■ WHAT IS REQUIRED ■
One number is the full answer: how many lines in the records contain the word "pinky"?

■ Stored data entries ■
* * * * * * * * *

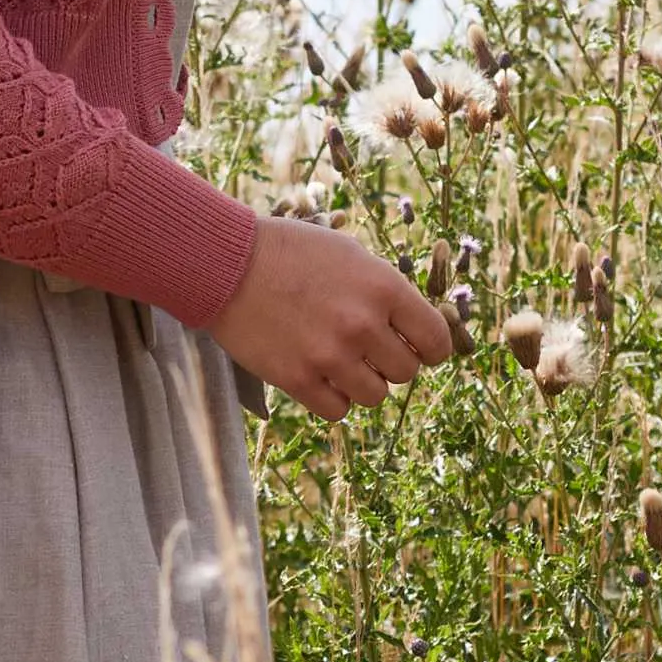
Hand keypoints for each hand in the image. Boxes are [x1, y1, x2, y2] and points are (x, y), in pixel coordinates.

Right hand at [201, 215, 453, 421]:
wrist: (225, 261)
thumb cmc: (287, 250)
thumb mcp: (347, 252)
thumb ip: (383, 289)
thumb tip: (413, 326)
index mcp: (381, 286)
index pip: (436, 340)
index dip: (429, 346)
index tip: (415, 346)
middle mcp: (362, 324)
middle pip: (406, 372)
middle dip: (390, 361)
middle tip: (365, 346)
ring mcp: (330, 355)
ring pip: (375, 396)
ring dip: (362, 381)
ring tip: (337, 358)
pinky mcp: (297, 379)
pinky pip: (338, 411)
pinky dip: (331, 396)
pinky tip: (316, 371)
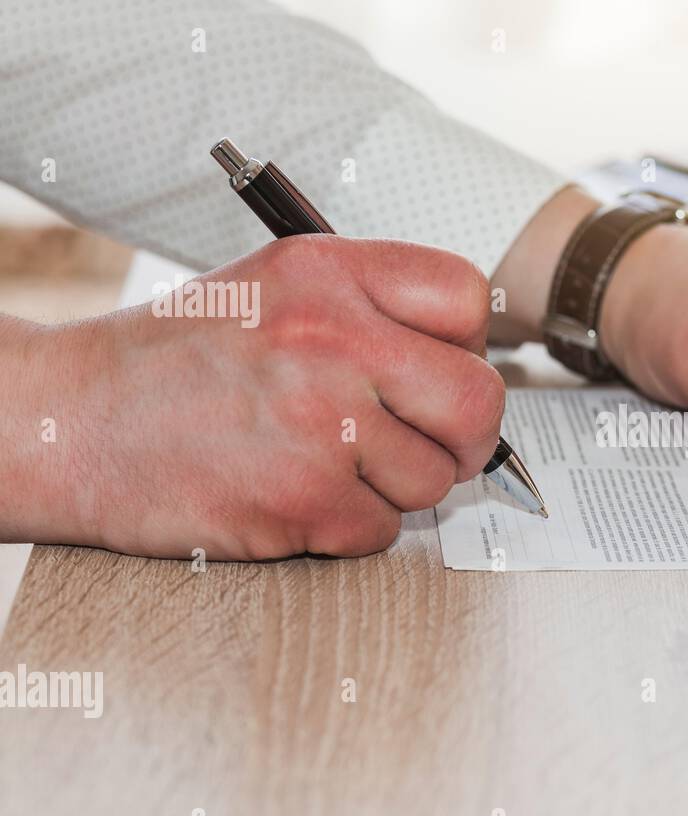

* * * * * * * * *

■ ANSWER BOX ■
4